Mientras no exista una orden de restricción judicial (injunction) que ordene apagar sus servidores, su libro de órdenes es plenamente operativo y legal a nivel federal. Del mismo modo, la separación entre transporte y ejecución, usando DoubleZero Edge como la “tubería” que transmite la señal, facilita que no ejecute órdenes ni asuma riesgo de contraparte.

Por lo tanto, en caso que un tribunal llegue a bloquear un contrato específico en una jurisdicción local, la red simplemente deja de transmitir ese dato, manteniendo la conectividad intacta para el resto de los mercados.

Y existe un punto más importante en todo esto, los jóvenes. Porque, estas plataformas de predicción como Kalshi u otras como Polymarket, Coinbase, etc., apuestan por mezclar a la generación Alfa con el Arbitraje Cruzado (Cross-Venue).

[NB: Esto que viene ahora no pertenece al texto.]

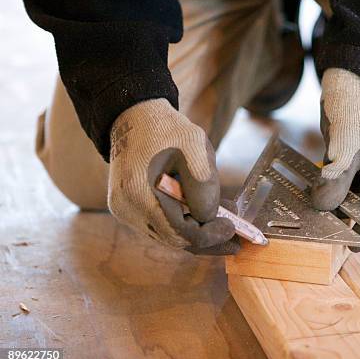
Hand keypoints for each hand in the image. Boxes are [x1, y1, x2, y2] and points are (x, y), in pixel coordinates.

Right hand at [108, 99, 238, 254]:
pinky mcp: (128, 209)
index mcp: (140, 193)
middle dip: (207, 237)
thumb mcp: (194, 148)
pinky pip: (160, 224)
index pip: (180, 232)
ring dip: (196, 229)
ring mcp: (125, 211)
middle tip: (234, 235)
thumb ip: (203, 185)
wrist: (136, 119)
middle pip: (174, 239)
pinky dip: (183, 221)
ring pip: (168, 234)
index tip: (232, 229)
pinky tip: (202, 213)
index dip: (210, 235)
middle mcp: (127, 209)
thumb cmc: (166, 130)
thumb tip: (209, 217)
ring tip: (224, 219)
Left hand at [311, 69, 359, 209]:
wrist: (349, 82)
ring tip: (326, 199)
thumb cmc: (350, 108)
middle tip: (329, 219)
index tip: (349, 240)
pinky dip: (346, 185)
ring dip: (346, 197)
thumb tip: (323, 208)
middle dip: (352, 209)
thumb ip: (335, 181)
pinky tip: (331, 185)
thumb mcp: (340, 149)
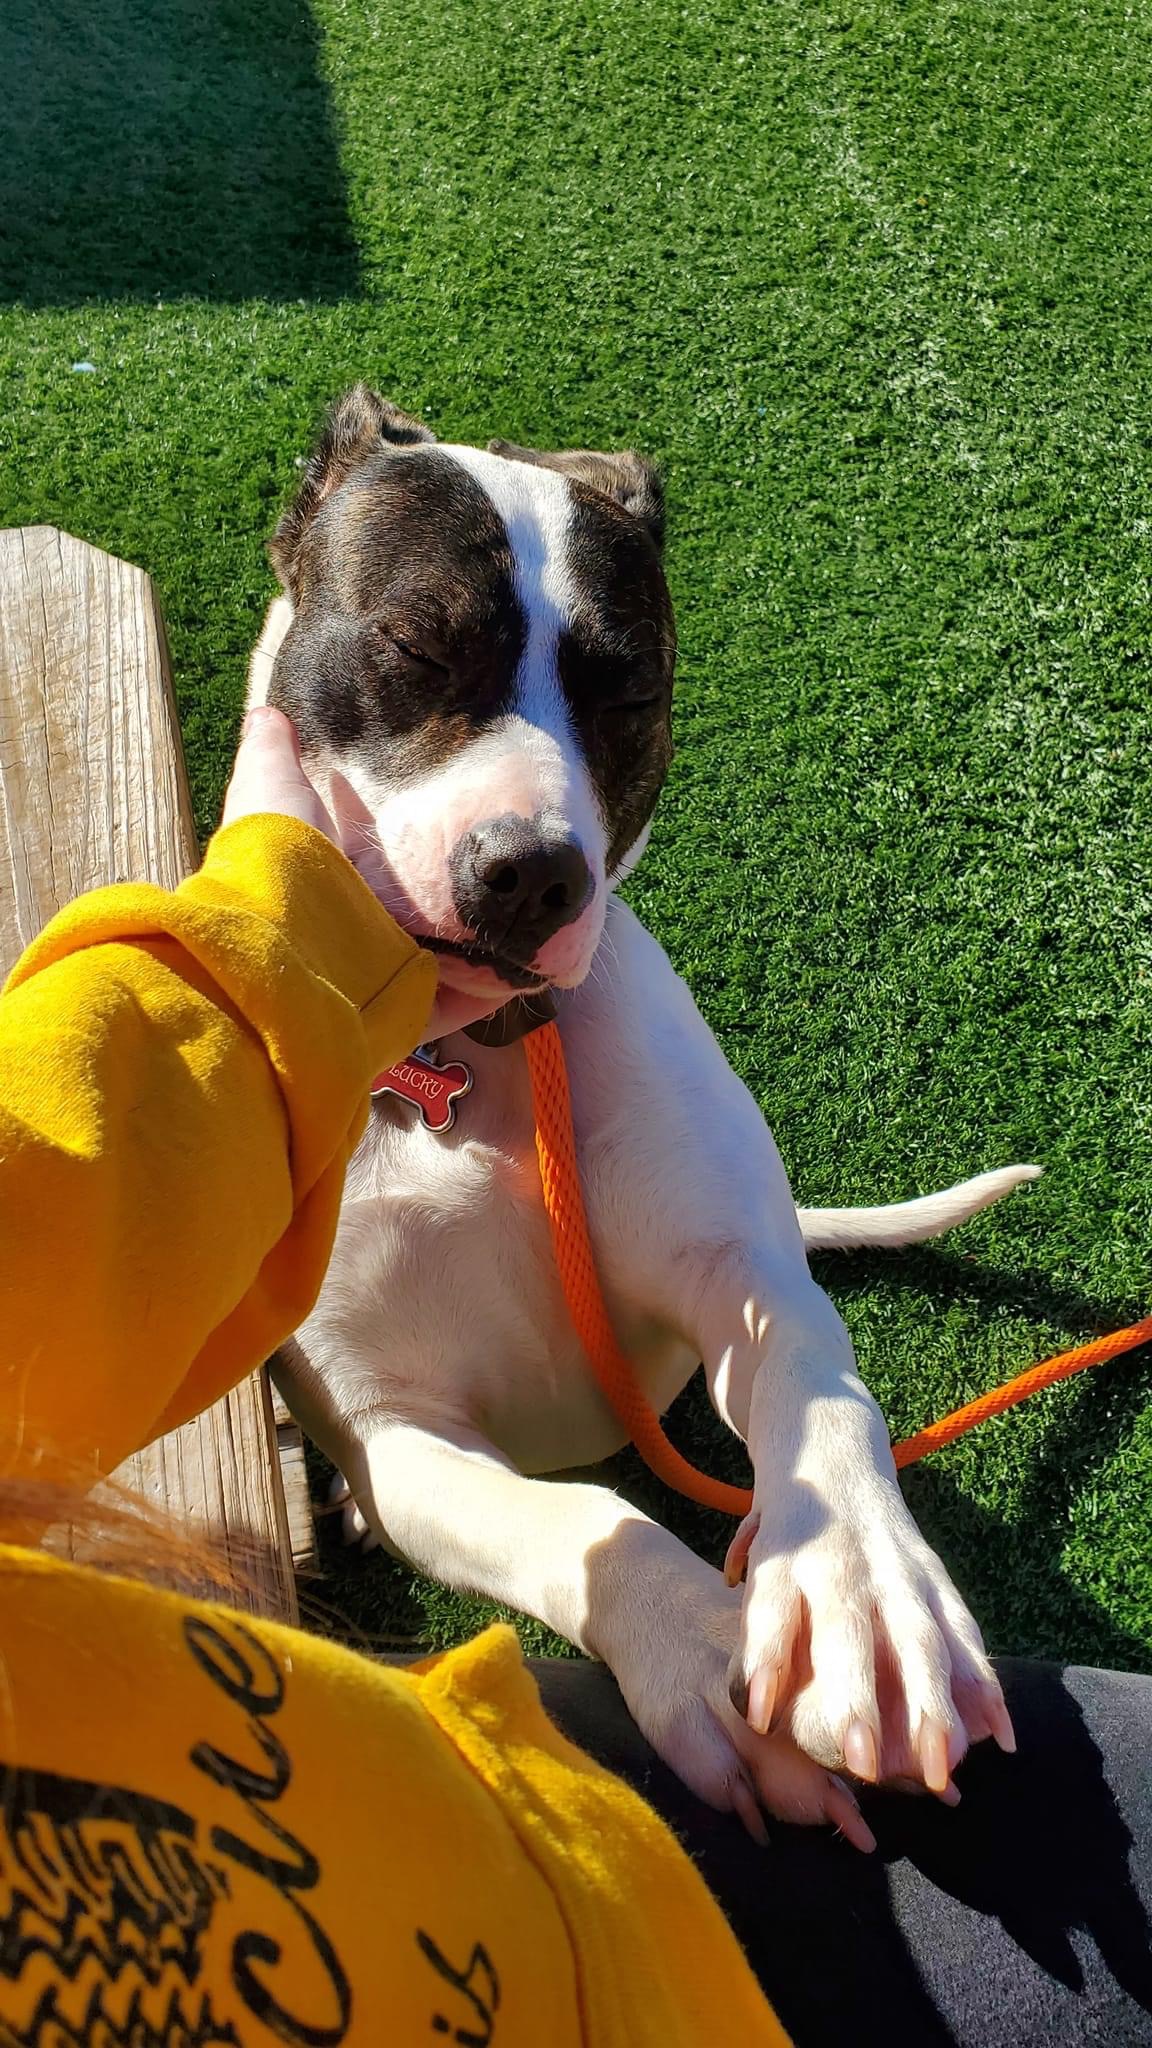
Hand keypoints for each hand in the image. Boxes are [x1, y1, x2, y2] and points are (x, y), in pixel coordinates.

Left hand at [222, 707, 511, 1039]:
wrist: (282, 950)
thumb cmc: (278, 866)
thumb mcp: (271, 791)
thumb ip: (272, 756)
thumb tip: (267, 714)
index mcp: (317, 886)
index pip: (363, 868)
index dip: (398, 849)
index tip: (440, 824)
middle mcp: (344, 937)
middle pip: (409, 921)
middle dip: (448, 903)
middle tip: (494, 876)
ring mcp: (377, 983)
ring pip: (441, 966)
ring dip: (481, 948)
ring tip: (521, 917)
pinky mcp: (406, 1017)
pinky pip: (460, 1005)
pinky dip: (490, 991)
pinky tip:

Los mercados de predicción han dejado de ser meras encuestas de opinión para convertirse en índices de probabilidad negociables que al estar integrados en la misma red multicast que transporta datos de Solana y conectar con bolsas centralizadas, los bots pueden ejecutar arbitrajes de latencia en milisegundos cuando una probabilidad en Kalshi se descorrelaciona de los precios del mercado al contado cripto o de derivados.

Lo que explica que el desembarco de los datos de Kalshi en la fibra de DoubleZero Edge marca un punto de no retorno más allá de las batallas legales en Nueva York o Baltimore, que a largo plazo determinarán las reglas del juego publicitario, la distribución del impuesto al juego y las barreras de entrada para el usuario retail.

Sin embargo, la infraestructura subyacente ya ha sido asimilada por el capital institucional, haciendo que la historia de los mercados financieros haya mutado gracias a los mercados predictivos.

Esto demuestra que cuando la información se vuelve lo suficientemente líquida, precisa y rápida, los traders no esperan a que los tribunales redacten la última sentencia, ya que al dotar a los contratos de eventos con el mismo transporte de datos que sostiene a Wall Street, Kalshi y DoubleZero han demostrado que los mercados de predicción son la nueva frontera del análisis de riesgo cuantitativo.